[TASKS FOR THIS EXERCISE]
#1 Reproduce the part of the ATV plow forum thread below starting with "# Push tubes" and going on through "nothing to big.".
#2 Pick up the forum thread below about fitting a used plow blade to an ATV and continue it from its last line.

─── EXCERPT TO READ

# Push tubes



## Jmrhod3 (Jan 2, 2017)

I'm a school teacher in KY, so when it snows I'm usually at home enjoying the snow day. I have a Honda Rincon 650 with a Warn winch and the desire to turn that snow into some extra dough. Shopping around and found used moose 60" straight blade for $150 a couple counties over. I live in town and I'm going to be doing drive ways and sidewalks, nothing to big.

Question 1: is this a good price for a used blade.
Question 2: do I have to buy Moose push tubes and mount or is there a cheaper univeral version out there. I'd like to be all in at around $300 (that includes the blade), since I'm looking used and already have the winch. Thanks.


----------



## sublime68charge (Dec 28, 2007)

that is a good price for the Blade if its in excellent condition.

the wear bar is still in good shape then its right in the price range.

you'll need to get the Moose Push tubes and ATV Mount there is no cheaper universal mount out there.

──────
─── DATA

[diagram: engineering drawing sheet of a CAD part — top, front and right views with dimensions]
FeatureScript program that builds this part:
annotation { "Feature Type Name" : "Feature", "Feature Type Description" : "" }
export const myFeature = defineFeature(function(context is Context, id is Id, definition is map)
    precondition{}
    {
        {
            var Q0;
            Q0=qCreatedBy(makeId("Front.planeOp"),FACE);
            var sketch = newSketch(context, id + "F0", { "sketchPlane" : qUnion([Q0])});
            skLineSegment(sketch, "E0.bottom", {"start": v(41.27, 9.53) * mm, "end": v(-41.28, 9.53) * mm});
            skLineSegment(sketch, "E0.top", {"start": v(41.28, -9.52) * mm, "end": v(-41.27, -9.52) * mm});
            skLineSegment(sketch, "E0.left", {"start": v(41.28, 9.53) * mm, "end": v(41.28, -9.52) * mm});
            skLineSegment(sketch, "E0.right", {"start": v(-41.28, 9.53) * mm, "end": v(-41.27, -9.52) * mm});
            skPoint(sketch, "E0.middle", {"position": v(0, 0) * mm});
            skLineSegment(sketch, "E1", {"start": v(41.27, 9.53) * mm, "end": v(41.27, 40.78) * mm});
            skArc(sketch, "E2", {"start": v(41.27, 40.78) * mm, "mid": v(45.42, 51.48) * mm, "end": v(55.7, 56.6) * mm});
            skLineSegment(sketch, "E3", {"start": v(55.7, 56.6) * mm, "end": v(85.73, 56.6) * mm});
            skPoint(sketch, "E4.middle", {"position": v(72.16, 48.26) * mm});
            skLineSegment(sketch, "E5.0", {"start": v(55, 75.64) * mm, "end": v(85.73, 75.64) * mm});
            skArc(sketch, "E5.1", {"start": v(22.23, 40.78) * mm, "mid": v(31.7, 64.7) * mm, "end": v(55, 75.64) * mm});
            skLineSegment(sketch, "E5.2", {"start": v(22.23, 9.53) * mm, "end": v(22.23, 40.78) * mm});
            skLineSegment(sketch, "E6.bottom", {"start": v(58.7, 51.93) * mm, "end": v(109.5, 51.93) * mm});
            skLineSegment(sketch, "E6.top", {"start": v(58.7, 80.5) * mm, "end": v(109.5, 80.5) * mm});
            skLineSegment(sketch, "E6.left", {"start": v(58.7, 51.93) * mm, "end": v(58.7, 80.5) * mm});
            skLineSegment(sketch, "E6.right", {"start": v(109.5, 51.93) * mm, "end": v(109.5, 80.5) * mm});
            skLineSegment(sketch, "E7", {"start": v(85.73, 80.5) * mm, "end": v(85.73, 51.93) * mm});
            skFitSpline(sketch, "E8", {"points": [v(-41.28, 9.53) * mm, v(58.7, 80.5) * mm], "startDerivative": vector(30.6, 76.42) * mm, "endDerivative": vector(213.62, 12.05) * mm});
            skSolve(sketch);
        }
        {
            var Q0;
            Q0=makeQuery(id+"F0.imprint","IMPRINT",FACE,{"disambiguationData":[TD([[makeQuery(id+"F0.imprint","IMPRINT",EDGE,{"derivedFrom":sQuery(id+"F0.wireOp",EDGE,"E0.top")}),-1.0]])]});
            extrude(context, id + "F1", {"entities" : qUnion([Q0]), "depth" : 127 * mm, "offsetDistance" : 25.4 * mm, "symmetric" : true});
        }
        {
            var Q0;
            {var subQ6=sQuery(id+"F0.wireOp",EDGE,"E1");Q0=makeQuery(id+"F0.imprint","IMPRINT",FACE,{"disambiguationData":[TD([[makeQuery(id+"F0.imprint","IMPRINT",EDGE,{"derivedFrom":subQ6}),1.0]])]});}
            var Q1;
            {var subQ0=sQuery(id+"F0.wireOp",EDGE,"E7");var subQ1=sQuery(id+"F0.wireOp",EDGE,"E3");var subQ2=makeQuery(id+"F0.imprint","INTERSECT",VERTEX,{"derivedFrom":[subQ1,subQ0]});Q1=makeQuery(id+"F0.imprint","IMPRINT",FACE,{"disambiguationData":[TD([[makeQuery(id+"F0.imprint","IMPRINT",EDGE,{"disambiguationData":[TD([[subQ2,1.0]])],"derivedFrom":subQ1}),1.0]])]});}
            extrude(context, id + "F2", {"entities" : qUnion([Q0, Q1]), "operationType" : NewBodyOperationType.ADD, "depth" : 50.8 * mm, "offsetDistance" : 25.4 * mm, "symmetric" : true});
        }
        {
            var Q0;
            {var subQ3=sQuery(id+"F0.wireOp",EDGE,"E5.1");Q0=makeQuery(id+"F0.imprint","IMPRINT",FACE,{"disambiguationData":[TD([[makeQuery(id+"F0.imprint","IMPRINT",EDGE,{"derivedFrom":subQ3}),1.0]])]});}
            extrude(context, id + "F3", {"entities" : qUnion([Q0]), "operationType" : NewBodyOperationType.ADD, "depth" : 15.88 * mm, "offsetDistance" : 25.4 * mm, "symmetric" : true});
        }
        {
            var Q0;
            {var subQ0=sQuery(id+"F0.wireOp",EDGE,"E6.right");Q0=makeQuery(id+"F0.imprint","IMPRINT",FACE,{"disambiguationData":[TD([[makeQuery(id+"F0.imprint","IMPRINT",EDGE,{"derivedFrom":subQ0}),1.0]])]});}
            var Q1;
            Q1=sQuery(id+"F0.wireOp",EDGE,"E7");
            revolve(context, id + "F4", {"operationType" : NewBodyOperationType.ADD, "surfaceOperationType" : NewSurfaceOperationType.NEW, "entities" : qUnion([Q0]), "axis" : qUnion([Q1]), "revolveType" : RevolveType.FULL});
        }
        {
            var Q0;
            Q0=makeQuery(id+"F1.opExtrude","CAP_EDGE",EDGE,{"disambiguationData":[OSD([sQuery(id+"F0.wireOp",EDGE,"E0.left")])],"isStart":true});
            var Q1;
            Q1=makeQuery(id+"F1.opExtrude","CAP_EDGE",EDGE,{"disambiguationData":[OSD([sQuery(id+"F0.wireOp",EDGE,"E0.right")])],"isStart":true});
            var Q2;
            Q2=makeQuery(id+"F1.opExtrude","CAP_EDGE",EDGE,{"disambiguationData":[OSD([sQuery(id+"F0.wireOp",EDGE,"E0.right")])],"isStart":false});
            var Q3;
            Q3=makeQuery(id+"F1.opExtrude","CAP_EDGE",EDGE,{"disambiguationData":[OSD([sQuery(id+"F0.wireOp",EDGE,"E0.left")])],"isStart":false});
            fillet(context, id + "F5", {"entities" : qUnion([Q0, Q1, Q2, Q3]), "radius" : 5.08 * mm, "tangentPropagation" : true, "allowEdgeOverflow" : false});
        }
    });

──────
─── DATA

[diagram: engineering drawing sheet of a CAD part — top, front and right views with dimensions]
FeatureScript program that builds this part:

──────

[ANSWERS FOR THE TASKS]
#1
# Push tubes



## Jmrhod3 (Jan 2, 2017)

I'm a school teacher in KY, so when it snows I'm usually at home enjoying the snow day. I have a Honda Rincon 650 with a Warn winch and the desire to turn that snow into some extra dough. Shopping around and found used moose 60" straight blade for $150 a couple counties over. I live in town and I'm going to be doing drive ways and sidewalks, nothing to big.

#2
though you'll need to decide if you want the belly mount which is tougher and less where on the ATV or the RM3/4 mount system which is front mount easy on/off.

depends on your ATV use and how many times on/off you will be doing with the Plow. If the Blade goes on for the winter and off in the spring then the belly mount.
if your plow is on/off after every snow fall because you use the ATV for winter riding then maybe the front mount.

if your store your ATV in a nice place and its heated then putting the blade on/off on the belly mount is not hard you just have to lay down on the ground to due that. if its in a unheated area or dirt floor then your cold and dirty to put the plow on.

good luck
also the Rincon are not a tank for plowing snow there are capable machines but the lack of a Low Range or Gear does hurt them some.

though depend on what year Rincon you have?


----------



## Jmrhod3 (Jan 2, 2017)

sublime68charge said:


> that is a good price for the Blade if its in excellent condition.
> 
> the wear bar is still in good shape then its right in the price range.
> 
> ...


It's a 2005 Rincon 650. It will most likely be for snow removal use only this winter. So if a belly mount is less wear then I'd probably go with that. Thanks for the info.


----------



## Jmrhod3 (Jan 2, 2017)

sublime68charge said:


> that is a good price for the Blade if its in excellent condition.
> 
> the wear bar is still in good shape then its right in the price range.
> 
> ...


Here's the plow blade, not sure if that's in the condition you were talking about.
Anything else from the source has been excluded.